MR imaging revealed a solid mass divided into lobules by fibrovascular septa. The septae showed intense enhancement after administration of contrast material. This finding corroborates with Shaaban AM et al., who state that dysgerminomas have low signal intensity relative to muscle on T1- weighted images and are isointense or slightly hyperintense on T2-weighted images [19]. Usually, septa are hypointense isointense on T2-weighted images and are difficult to appreciate on T1-weighted images, with intense enhancement after administration of contrast material.

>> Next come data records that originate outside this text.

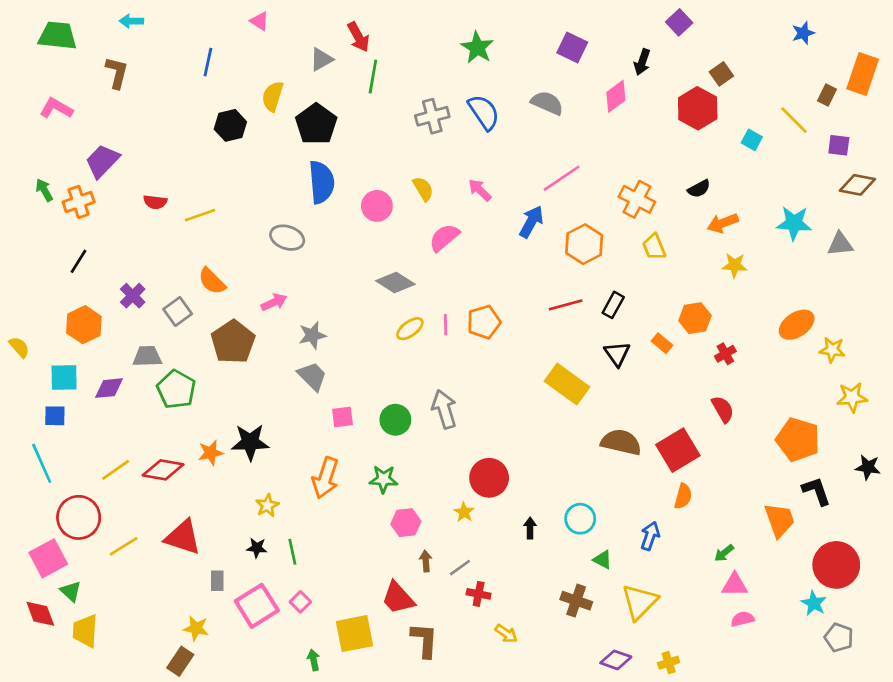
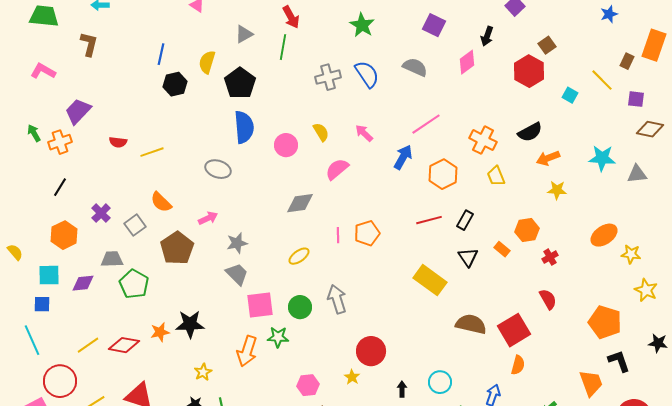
red arrow: (358, 37) -> (291, 17), moved
blue line: (208, 62) -> (161, 54), moved
black semicircle: (699, 189) -> (530, 132), size x1.4
gray diamond: (395, 282) -> (300, 203), turned -40
yellow ellipse: (410, 329) -> (299, 256), moved
yellow star: (852, 397) -> (646, 290), turned 30
pink square: (343, 417) -> (260, 305), size x1.6
green star: (384, 479) -> (278, 337), moved

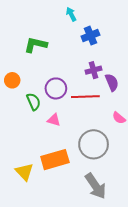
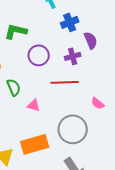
purple semicircle: (112, 82) -> (91, 40), moved
purple circle: (56, 88) -> (39, 55), moved

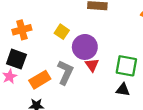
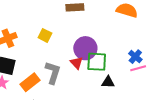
purple circle: (85, 47) -> (85, 48), moved
green square: (126, 66) -> (97, 62), moved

There were four patients who had dermoid. Two patients had bilateral dermoid. Caruso PA et al., found that 10% of dermoid were bilateral [20]. Three of the four dermoid were unilocular (75%) and it corroborates with Outwater EK et al., who states that 88% of benign cystic teratomas are unilocular [21].

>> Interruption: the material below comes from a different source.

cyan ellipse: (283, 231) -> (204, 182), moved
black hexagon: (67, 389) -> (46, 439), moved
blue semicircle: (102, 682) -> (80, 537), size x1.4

At MR imaging, the sebaceous component of the dermoid cysts had very high signal intensity on T1-weighted images similar to that of retroperitoneal fat. The signal intensity of the sebaceous component on T2-weighted images was variable, usually near that of fat. There was complete drop in signal intensity on fat sat sequences. This correlates with study done by Guinet C and Kido A et al., [22,23].
Limitation
Potential problems in MRI detection of ovarian lesions include difficulty in determining the adnexa of origin of a large mass. The organ of origin is also difficult to determine in larger adnexal lesions. Secondly, the duration of the study was small so few cases of each tumour type could be collected. A longer duration study with larger number of cases would show a better picture. Thirdly, chances are that only ultrasonographically complex lesions were referred for MR examination which could also have introduced some sort of bias. It is also possible that cases with disseminated uterine and ovarian malignancy were not referred for MR evaluation.
Conclusion
In conclusion it can be said that due to excellent depiction of pelvic anatomy and absence of ionizing radiation, MRI is an excellent tool for the assessment of disorders of the uterus and ovary. MRI is a better modality for detecting, characterization of various diseases, staging patients with carcinomas where accurate diagnosis will make an impact on their surgical and medical management planning in comparison with USG.
ISCA - Serous Cystadenoma; MCA - Mucinous Cystadenoma; SCAC - Serous Cystadenocarcinoma; MCAC - Mucinous Cystadenocarcinoma; RO/ACC - Right ovarian/adnexal cystic lesion; MO/A ML - Malignant ovarian/adnexal mass lesion; T-OCL - Tubo-ovarian cystic lesion; LOCC - Left ovarian complex cyst.